In the winter, it's either northerly wind bringing heavy rain, low temperatures, and bad surfing conditions, or southerly wind, delivering dry, sunny weather, warm temperatures, and a constant stream of large, clean W-NW swells.

The Basque Country region of País Vasco contains all types of reefs along with some world-class, big-wave spots and a world-class river mouth called Mundaka.

The coastal geology of Cantabria is slightly less abrupt than that of the Basque coast, so it has a multitude of good beach breaks, plus a smaller number of good reefs.

Therefore, big winter swells are not appreciated here quite as much, and the best spots are those that work on small to medium summer swells.

Cantabria also has a number of areas where one can find smaller, cleaner waves in huge storms or strong W to NW winds.

There are one or two big-wave spots like the excellent righthander of Santa Marina.

Star-rated spots include Liencres, a series of excellent and consistent beach breaks, El Brusco, a hollow beach break, and Santa Marina, which can be ridden up to around 15 feet.

In Asturias, the rugged, mountainous coastline is not particularly conducive for surfing, but there are some excellent west-facing beach breaks and the classic regional Rodiles.

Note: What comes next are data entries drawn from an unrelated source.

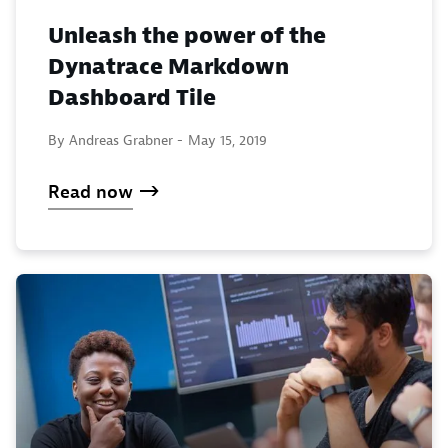
Unleash the power of the
Dynatrace Markdown
Dashboard Tile
By Andreas Grabner -
May 15, 2019
Read now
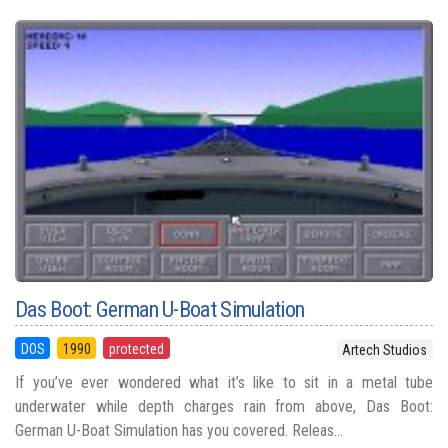
Das Boot: German U-Boat Simulation
DOS
1990
protected
Artech Studios
If you’ve ever wondered what it’s like to sit in a metal tube
underwater while depth charges rain from above, Das Boot:
German U-Boat Simulation has you covered. Releas...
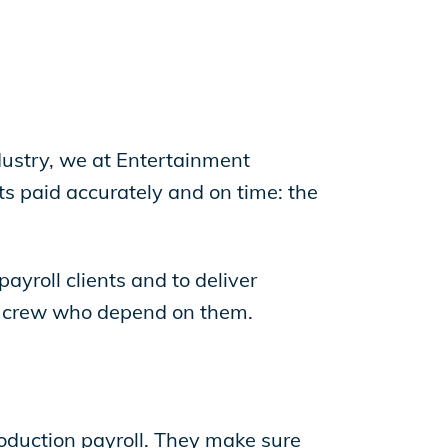
dustry, we at Entertainment
s paid accurately and on time: the
payroll clients and to deliver
and crew who depend on them.
production payroll. They make sure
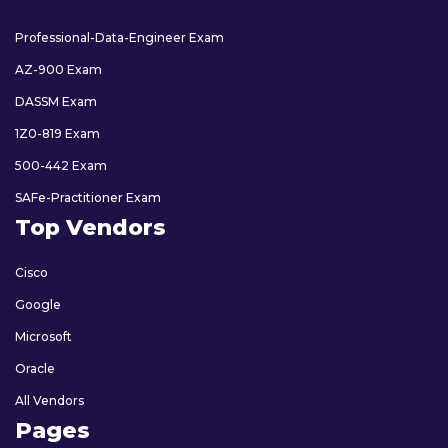
Professional-Data-Engineer Exam
AZ-900 Exam
DASSM Exam
1Z0-819 Exam
500-442 Exam
SAFe-Practitioner Exam
Top Vendors
Cisco
Google
Microsoft
Oracle
All Vendors
Pages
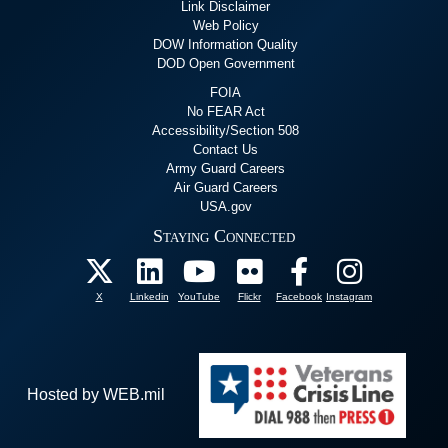
Link Disclaimer
Web Policy
DOW Information Quality
DOD Open Government
FOIA
No FEAR Act
Accessibility/Section 508
Contact Us
Army Guard Careers
Air Guard Careers
USA.gov
Staying Connected
X
Linkedin
YouTube
Flickr
Facebook
Instagram
Hosted by WEB.mil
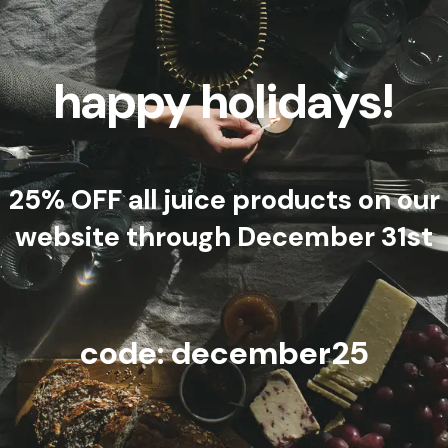
happy holidays!
25% OFF all juice products on our
website through December 31st
code: december25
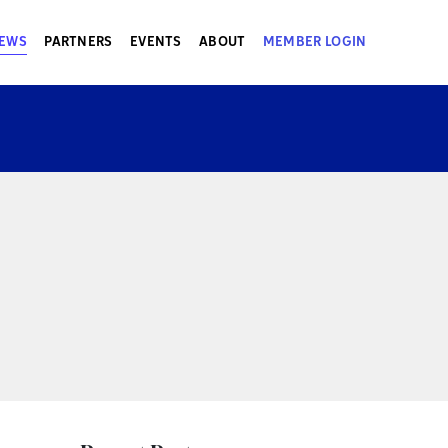
EWS
PARTNERS
EVENTS
ABOUT
MEMBER LOGIN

Although the coastal rock formations of Galicia are not particularly good for surfing reefs, there are literally hundreds of beaches facing every different direction, and some of these can produce excellent waves.

Galicia has a wide swell window and one of the highest wave climates in Europe, even in summer.

The surf in Andalucia is mainly centered on the coastline of "La Janda" in the province of Cadiz.

Extensive, white sandy beaches face west out into the Atlantic, but Portugal's Cabo St Vincent creates a swell shadow, so NW swells line up the best, but there is potential for Atlantic hurricane swells, and S to W swells from more local systems.

Andalucia is famous for windsurfing, thanks to the gusty winter Levante from the east and the summer Poniente from the west.

The coastline has some very useful bends and twists, giving rise to clean waves on most winds.

The surfing epicenter really starts in El Palmar and extends all the way down to Tarifa, where both the winter swell and the wind are strongest.

Highlights include the cluster of Canos de Meca, a long left reef break, Hierbabuena, a good right, and Barbate's river mouth lefts.

Words by The World Stormrider Surf Guide

What is Wave Height Forecast? The NOAA Interpretation

The significant wave height is a measure of the wave height and closely corresponds to what a trained observer would consider to be the mean wave height. Note that the highest wave height of an individual wave will be significantly larger.